From the line that includes "TPY-2 אמריקאי אולטרה-מודרני." to the last line of the records, inclusive, repeat each line exactly.
++++++++++
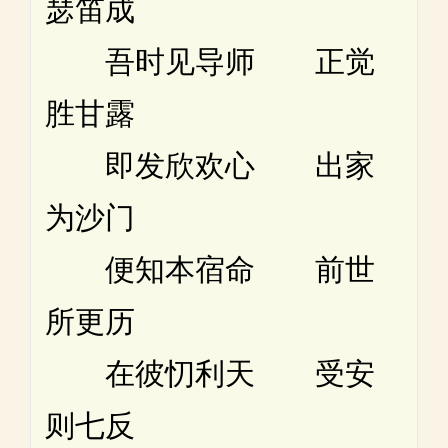
瑟笛成
吾时见导师 正觉
胜甘露
即发欣欢心 出家
为沙门
便知本宿命 前世
所更历
在彼忉利天 受安
则七反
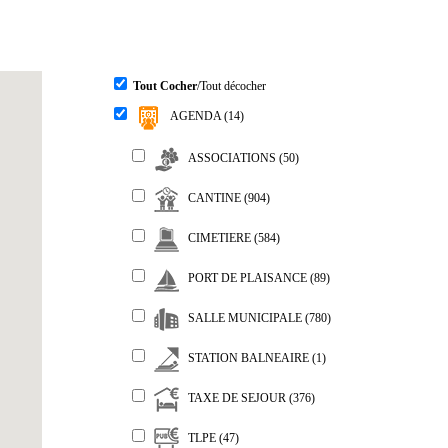
Tout Cocher
/Tout décocher
AGENDA (14)
ASSOCIATIONS (50)
CANTINE (904)
CIMETIERE (584)
PORT DE PLAISANCE (89)
SALLE MUNICIPALE (780)
STATION BALNEAIRE (1)
TAXE DE SEJOUR (376)
TLPE (47)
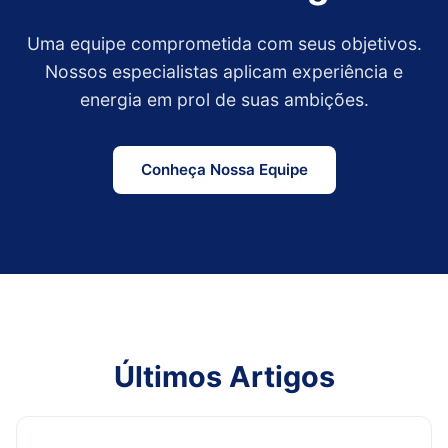
Uma equipe comprometida com seus objetivos.
Nossos especialistas aplicam experiência e
energia em prol de suas ambições.
Conheça Nossa Equipe
Últimos Artigos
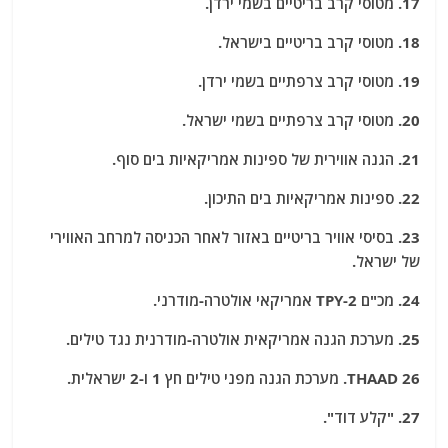
17. מטוסי קרב בריטיים בשמי ירדן.
18. מטוסי קרב בריטיים בישראל.
19. מטוסי קרב צרפתיים בשמי ירדן.
20. מטוסי קרב צרפתיים בשמי ישראל.
21. הגנה אווירית של ספינות אמריקאיות בים סוף.
22. ספינות אמריקאיות בים התיכון.
23. בסיסי אוויר בריטיים באזור
לאחר הכניסה למרחב האווירי
של ישראל.
24. מכ"ם TPY-2 אמריקאי אולטרה-מודרני.
25. מערכת הגנה אמריקאית אולטרה-מודרנית נגד טילים.
THAAD 26. מערכת הגנה מפני טילים חץ 1 ו-2 ישראלית.
27. "קלע דוד".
++++++++++
Task response.
24. מכ"ם TPY-2 אמריקאי אולטרה-מודרני.
25. מערכת הגנה אמריקאית אולטרה-מודרנית נגד טילים.
THAAD 26. מערכת הגנה מפני טילים חץ 1 ו-2 ישראלית.
27. "קלע דוד".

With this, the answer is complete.